Key beneficiaries include A&O’s management team, which saw a collective remuneration hike of 16% to £15.8m, according to its LLP filings. The Magic Circle law firm’s senior partner, managing partner, global practice heads and support directors’ combined earnings for 2016/17 compare with £13.6m for the previous financial year.
A&O’s highest-paid partner earned £3.5m for the year ending 30 April 2017, a 25% increase on last year’s £2.8m figure (though such numbers are often skewed by one-off payments or retirement benefits).
The increase corresponded with a 16% revenue increase in profit-per-equity partner to £1.51m, while pre-tax profits surged to £716m, a 27.4% increase on the £562m recorded for 2016.
This record result was somewhat tempered by soaring staff costs, up a striking £66m to £523m, underlining the impact of associate pay hikes on leading law firms. Other operating expenses reduced by £11m.
Staff numbers, however, have remained relatively stable, with lawyer numbers increasing from 2,327 to 2,382, while support staff fell marginally from 2,265 to 2,199. Its partnership was likewise little changed with full equity partners rising from 434 to 441.
The accounts confirm the dramatic impact of currency markets during the 2016/17 period, with a £48.2m boost attributed to swings in the value of sterling, putting average profit per full partner at £1.51m, an increase of more than 25% on 2016’s PEP of £1.2m. Without the forex gains, PEP would have been £1.4m.

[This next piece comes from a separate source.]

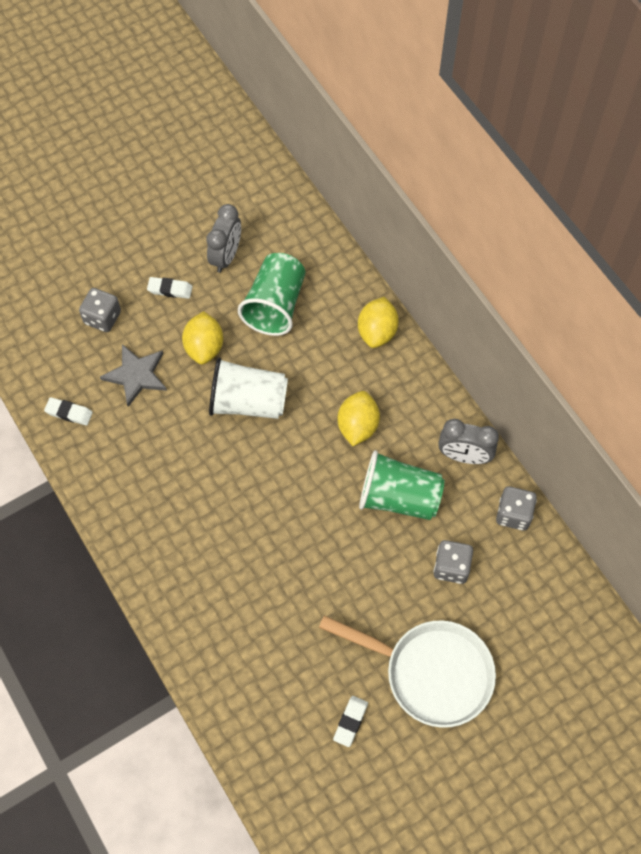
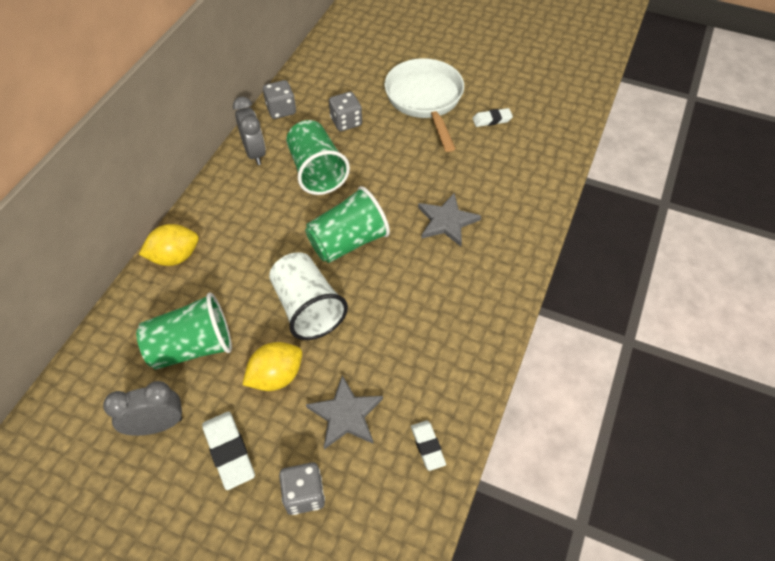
camera: 125 degrees left, 10 degrees down
(170, 289) = (229, 451): white eraser -> white eraser, size x1.56
(252, 572) = (447, 221): none -> grey star
(292, 473) = (348, 242): none -> green cup
(357, 426) = (275, 224): yellow lemon -> none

Unsurprisingly, A&O’s balance sheet has been further bolstered. Its cash and cash equivalents increased from £113.7m to £170.8m, while the firm has £150m in unused bank facilities in place.
The firm estimates that it will ultimately contribute a total of £553m in taxes globally on the back of its 2016/17 revenues of £1.52bn, compared with £461m for 2015/16. Of that, £346m is derived from profits attributable to partners.
Such numbers are a reminder that not only is the UK legal industry a lucrative business but, thanks to the simplicity of partnership structures and the full distribution model, it remains a strong contributor to public finances compared to many industries. The neutral observer may wonder how the profession has, nonetheless, achieved so little recognition in Whitehall.